Rendered images with source text:
_ _ _ _ _ _ _

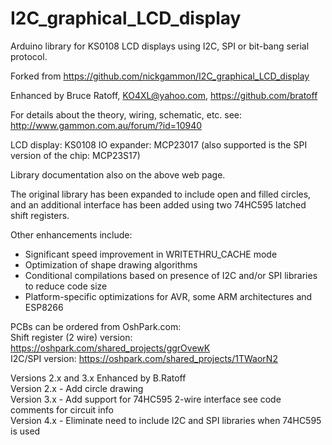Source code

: I2C_graphical_LCD_display
=========================

Arduino library for KS0108 LCD displays using I2C, SPI or bit-bang serial protocol.

Forked from https://github.com/nickgammon/I2C_graphical_LCD_display

Enhanced by Bruce Ratoff, KO4XL@yahoo.com, https://github.com/bratoff

For details about the theory, wiring, schematic, etc. see:
http://www.gammon.com.au/forum/?id=10940

LCD display: KS0108
IO expander: MCP23017 (also supported is the SPI version of the chip: MCP23S17)

Library documentation also on the above web page.

The original library has been expanded to include open and filled circles, and
an additional interface has been added using two 74HC595 latched shift registers.

Other enhancements include:
- Significant speed improvement in WRITETHRU_CACHE mode
- Optimization of shape drawing algorithms
- Conditional compilations based on presence of I2C and/or SPI libraries to reduce code size
- Platform-specific optimizations for AVR, some ARM architectures and ESP8266

PCBs can be ordered from OshPark.com:  
Shift register (2 wire) version:  <https://oshpark.com/shared_projects/ggrOvewK>  
I2C/SPI version:  <https://oshpark.com/shared_projects/1TWaorN2>  

Versions 2.x and 3.x Enhanced by B.Ratoff  
Version 2.x - Add circle drawing  
Version 3.x - Add support for 74HC595 2-wire interface see code comments for circuit info  
Version 4.x - Eliminate need to include I2C and SPI libraries when 74HC595 is used  
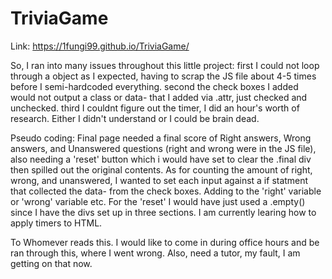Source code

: # TriviaGame
Link: https://1fungi99.github.io/TriviaGame/

So, I ran into many issues throughout this little project:
first I could not loop through a object as I expected, having to scrap the JS file about 4-5 times before I semi-hardcoded everything.
second the check boxes I added would not output a class or data- that I added via .attr, just checked and unchecked.
third I couldnt figure out the timer, I did an hour's worth of research. Either I didn't understand or I could be brain dead.

Pseudo coding:
Final page needed a final score of Right answers, Wrong answers, and Unanswered questions (right and wrong were in the JS file),
also needing a 'reset' button which i would have set to clear the .final div then spilled out the original contents. As for counting the
amount of right, wrong, and unanswered, I wanted to set each input against a if statment that collected the data- from the check boxes. Adding to the 'right' variable or 'wrong' variable etc. For the 'reset' I would have just used a .empty() since I have the divs set up in three sections. I am currently learing how to apply timers to HTML.

To Whomever reads this. I would like to come in during office hours and be ran through this, where I went wrong. Also, need a tutor, my fault, I am getting on that now.

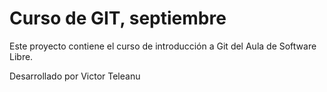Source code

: # Curso de GIT, septiembre

Este proyecto contiene el curso de introducción a Git del Aula de Software Libre.

Desarrollado por Victor Teleanu
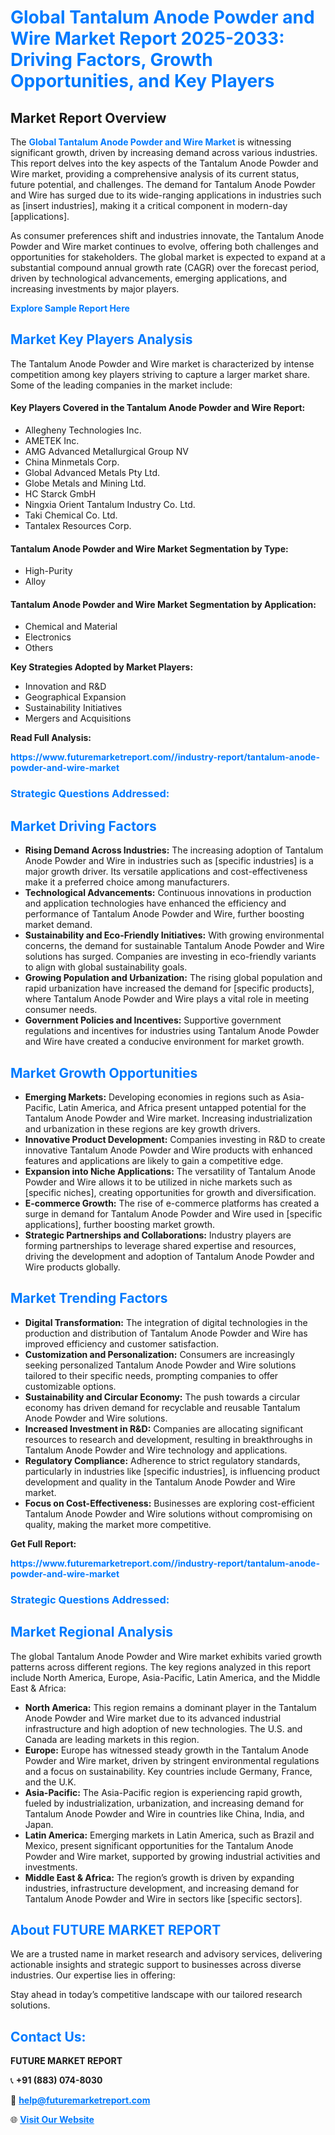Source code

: <h1 style="color: #007BFF;">Global Tantalum Anode Powder and Wire Market Report 2025-2033: Driving Factors, Growth Opportunities, and Key Players</h1>

<section id="overview">
<h2>Market Report Overview</h2>
<p>The <a href="https://www.futuremarketreport.com//industry-report/tantalum-anode-powder-and-wire-market" style="color: #007BFF; text-decoration: none;"><strong>Global Tantalum Anode Powder and Wire Market</strong></a> is witnessing significant growth, driven by increasing demand across various industries. This report delves into the key aspects of the Tantalum Anode Powder and Wire market, providing a comprehensive analysis of its current status, future potential, and challenges. The demand for Tantalum Anode Powder and Wire has surged due to its wide-ranging applications in industries such as [insert industries], making it a critical component in modern-day [applications].</p>
<p>As consumer preferences shift and industries innovate, the Tantalum Anode Powder and Wire market continues to evolve, offering both challenges and opportunities for stakeholders. The global market is expected to expand at a substantial compound annual growth rate (CAGR) over the forecast period, driven by technological advancements, emerging applications, and increasing investments by major players.</p>
</section>

<section id="overview">
<p><a href="https://www.futuremarketreport.com//request-sample/reportId=47122" style="color: #007BFF; text-decoration: none;"><strong>Explore Sample Report Here</strong></a></p>
</section>

<section id="key-players">
<h2 style="color: #007BFF;">Market Key Players Analysis</h2>
<p>The Tantalum Anode Powder and Wire market is characterized by intense competition among key players striving to capture a larger market share. Some of the leading companies in the market include:</p>
<h4>Key Players Covered in the Tantalum Anode Powder and Wire Report:</h4>
<ul><li>Allegheny Technologies Inc.</li><li>AMETEK Inc.</li><li>AMG Advanced Metallurgical Group NV</li><li>China Minmetals Corp.</li><li>Global Advanced Metals Pty Ltd.</li><li>Globe Metals and Mining Ltd.</li><li>HC Starck GmbH</li><li>Ningxia Orient Tantalum Industry Co. Ltd.</li><li>Taki Chemical Co. Ltd.</li><li>Tantalex Resources Corp.</li></ul>
<h4>Tantalum Anode Powder and Wire Market Segmentation by Type:</h4>
<ul><li>High-Purity</li><li>Alloy</li></ul>

<h4>Tantalum Anode Powder and Wire Market Segmentation by Application:</h4>
<ul><li>Chemical and Material</li><li>Electronics</li><li>Others</li></ul>
<p><strong>Key Strategies Adopted by Market Players:</strong></p>
<ul>
<li>Innovation and R&D</li>
<li>Geographical Expansion</li>
<li>Sustainability Initiatives</li>
<li>Mergers and Acquisitions</li>
</ul>
</section>

<section>
<p><strong>Read Full Analysis: </strong></p><a href="https://www.futuremarketreport.com//industry-report/tantalum-anode-powder-and-wire-market" style="color: #007BFF; text-decoration: none;"><strong>https://www.futuremarketreport.com//industry-report/tantalum-anode-powder-and-wire-market</strong></a>
<h3 style="color: #007BFF;">Strategic Questions Addressed:</h3>
</section>

<section id="driving-factors">
<h2 style="color: #007BFF;">Market Driving Factors</h2>
<ul>
<li><strong>Rising Demand Across Industries:</strong> The increasing adoption of Tantalum Anode Powder and Wire in industries such as [specific industries] is a major growth driver. Its versatile applications and cost-effectiveness make it a preferred choice among manufacturers.</li>
<li><strong>Technological Advancements:</strong> Continuous innovations in production and application technologies have enhanced the efficiency and performance of Tantalum Anode Powder and Wire, further boosting market demand.</li>
<li><strong>Sustainability and Eco-Friendly Initiatives:</strong> With growing environmental concerns, the demand for sustainable Tantalum Anode Powder and Wire solutions has surged. Companies are investing in eco-friendly variants to align with global sustainability goals.</li>
<li><strong>Growing Population and Urbanization:</strong> The rising global population and rapid urbanization have increased the demand for [specific products], where Tantalum Anode Powder and Wire plays a vital role in meeting consumer needs.</li>
<li><strong>Government Policies and Incentives:</strong> Supportive government regulations and incentives for industries using Tantalum Anode Powder and Wire have created a conducive environment for market growth.</li>
</ul>
</section>

<section id="growth-opportunities">
<h2 style="color: #007BFF;">Market Growth Opportunities</h2>
<ul>
<li><strong>Emerging Markets:</strong> Developing economies in regions such as Asia-Pacific, Latin America, and Africa present untapped potential for the Tantalum Anode Powder and Wire market. Increasing industrialization and urbanization in these regions are key growth drivers.</li>
<li><strong>Innovative Product Development:</strong> Companies investing in R&D to create innovative Tantalum Anode Powder and Wire products with enhanced features and applications are likely to gain a competitive edge.</li>
<li><strong>Expansion into Niche Applications:</strong> The versatility of Tantalum Anode Powder and Wire allows it to be utilized in niche markets such as [specific niches], creating opportunities for growth and diversification.</li>
<li><strong>E-commerce Growth:</strong> The rise of e-commerce platforms has created a surge in demand for Tantalum Anode Powder and Wire used in [specific applications], further boosting market growth.</li>
<li><strong>Strategic Partnerships and Collaborations:</strong> Industry players are forming partnerships to leverage shared expertise and resources, driving the development and adoption of Tantalum Anode Powder and Wire products globally.</li>
</ul>
</section>

<section id="trending-factors">
<h2 style="color: #007BFF;">Market Trending Factors</h2>
<ul>
<li><strong>Digital Transformation:</strong> The integration of digital technologies in the production and distribution of Tantalum Anode Powder and Wire has improved efficiency and customer satisfaction.</li>
<li><strong>Customization and Personalization:</strong> Consumers are increasingly seeking personalized Tantalum Anode Powder and Wire solutions tailored to their specific needs, prompting companies to offer customizable options.</li>
<li><strong>Sustainability and Circular Economy:</strong> The push towards a circular economy has driven demand for recyclable and reusable Tantalum Anode Powder and Wire solutions.</li>
<li><strong>Increased Investment in R&D:</strong> Companies are allocating significant resources to research and development, resulting in breakthroughs in Tantalum Anode Powder and Wire technology and applications.</li>
<li><strong>Regulatory Compliance:</strong> Adherence to strict regulatory standards, particularly in industries like [specific industries], is influencing product development and quality in the Tantalum Anode Powder and Wire market.</li>
<li><strong>Focus on Cost-Effectiveness:</strong> Businesses are exploring cost-efficient Tantalum Anode Powder and Wire solutions without compromising on quality, making the market more competitive.</li>
</ul>
</section>

<section>
<p><strong>Get Full Report: </strong></p><a href="https://www.futuremarketreport.com//industry-report/tantalum-anode-powder-and-wire-market" style="color: #007BFF; text-decoration: none;"><strong>https://www.futuremarketreport.com//industry-report/tantalum-anode-powder-and-wire-market</strong></a>
<h3 style="color: #007BFF;">Strategic Questions Addressed:</h3>
</section>


<section id="regional-analysis">
<h2 style="color: #007BFF;">Market Regional Analysis</h2>
<p>The global Tantalum Anode Powder and Wire market exhibits varied growth patterns across different regions. The key regions analyzed in this report include North America, Europe, Asia-Pacific, Latin America, and the Middle East & Africa:</p>
<ul>
<li><strong>North America:</strong> This region remains a dominant player in the Tantalum Anode Powder and Wire market due to its advanced industrial infrastructure and high adoption of new technologies. The U.S. and Canada are leading markets in this region.</li>
<li><strong>Europe:</strong> Europe has witnessed steady growth in the Tantalum Anode Powder and Wire market, driven by stringent environmental regulations and a focus on sustainability. Key countries include Germany, France, and the U.K.</li>
<li><strong>Asia-Pacific:</strong> The Asia-Pacific region is experiencing rapid growth, fueled by industrialization, urbanization, and increasing demand for Tantalum Anode Powder and Wire in countries like China, India, and Japan.</li>
<li><strong>Latin America:</strong> Emerging markets in Latin America, such as Brazil and Mexico, present significant opportunities for the Tantalum Anode Powder and Wire market, supported by growing industrial activities and investments.</li>
<li><strong>Middle East & Africa:</strong> The region’s growth is driven by expanding industries, infrastructure development, and increasing demand for Tantalum Anode Powder and Wire in sectors like [specific sectors].</li>
</ul>
</section>

<footer>
<h2 style="color: #007BFF;">About FUTURE MARKET REPORT</h2>
<p>We are a trusted name in market research and advisory services, delivering actionable insights and strategic support to businesses across diverse industries. Our expertise lies in offering:</p>

<p>Stay ahead in today’s competitive landscape with our tailored research solutions.</p>

<h2 style="color: #007BFF;">Contact Us:</h2>
<p><strong>FUTURE MARKET REPORT</strong></p>
<p>📞 <strong>+91 (883) 074-8030</strong></p>
<p>📧 <strong><a href="mailto:help@futuremarketreport.com" style="color: #007BFF;">help@futuremarketreport.com</a></strong></p>
<p>🌐 <strong><a href="https://www.futuremarketreport.com/" style="color: #007BFF;">Visit Our Website</a></strong></p>
</footer>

_ _ _ _ _ _ _

TO-DO ITEM: Every line above holding the string "supported" should be listed.

WRITTEN ANSWER:
IO expander: MCP23017 (also supported is the SPI version of the chip: MCP23S17)
<li><strong>Latin America:</strong> Emerging markets in Latin America, such as Brazil and Mexico, present significant opportunities for the Tantalum Anode Powder and Wire market, supported by growing industrial activities and investments.</li>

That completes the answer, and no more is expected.